---- Supplied material

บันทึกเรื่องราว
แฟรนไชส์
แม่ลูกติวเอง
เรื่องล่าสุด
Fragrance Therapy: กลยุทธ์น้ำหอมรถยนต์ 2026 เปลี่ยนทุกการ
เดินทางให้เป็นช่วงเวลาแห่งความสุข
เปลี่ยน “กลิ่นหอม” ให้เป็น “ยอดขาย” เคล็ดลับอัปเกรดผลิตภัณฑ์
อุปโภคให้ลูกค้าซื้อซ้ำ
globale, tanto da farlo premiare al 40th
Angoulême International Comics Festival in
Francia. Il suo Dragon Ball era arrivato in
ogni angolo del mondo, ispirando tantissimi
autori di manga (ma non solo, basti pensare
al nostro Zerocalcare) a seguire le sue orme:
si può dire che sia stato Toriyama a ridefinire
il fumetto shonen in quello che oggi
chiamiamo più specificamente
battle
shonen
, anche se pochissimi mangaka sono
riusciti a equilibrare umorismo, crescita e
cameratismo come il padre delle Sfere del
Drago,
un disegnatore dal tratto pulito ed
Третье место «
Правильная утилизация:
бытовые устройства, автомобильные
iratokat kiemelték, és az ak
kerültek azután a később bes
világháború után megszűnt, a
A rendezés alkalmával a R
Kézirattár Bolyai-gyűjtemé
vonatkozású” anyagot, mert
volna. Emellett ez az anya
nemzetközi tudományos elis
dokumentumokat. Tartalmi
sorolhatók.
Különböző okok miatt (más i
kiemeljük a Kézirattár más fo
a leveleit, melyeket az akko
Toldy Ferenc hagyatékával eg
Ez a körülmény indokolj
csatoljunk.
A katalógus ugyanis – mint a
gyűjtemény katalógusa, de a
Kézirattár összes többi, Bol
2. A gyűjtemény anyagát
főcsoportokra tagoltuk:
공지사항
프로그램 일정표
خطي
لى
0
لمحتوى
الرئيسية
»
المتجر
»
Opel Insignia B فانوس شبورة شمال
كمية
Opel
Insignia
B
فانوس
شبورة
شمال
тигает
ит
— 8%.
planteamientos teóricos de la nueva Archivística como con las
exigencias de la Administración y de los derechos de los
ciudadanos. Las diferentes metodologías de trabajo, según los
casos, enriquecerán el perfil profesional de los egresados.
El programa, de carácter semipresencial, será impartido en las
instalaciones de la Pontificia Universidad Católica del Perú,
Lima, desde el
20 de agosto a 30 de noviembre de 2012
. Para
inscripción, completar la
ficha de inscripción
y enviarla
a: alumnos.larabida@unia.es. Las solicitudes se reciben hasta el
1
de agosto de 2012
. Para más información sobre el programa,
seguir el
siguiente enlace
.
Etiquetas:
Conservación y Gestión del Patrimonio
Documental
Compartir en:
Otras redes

--------

Your assignment.
Please tally the lines of the listing that include the string "agosto". Give the total alone.

Exercise output.
2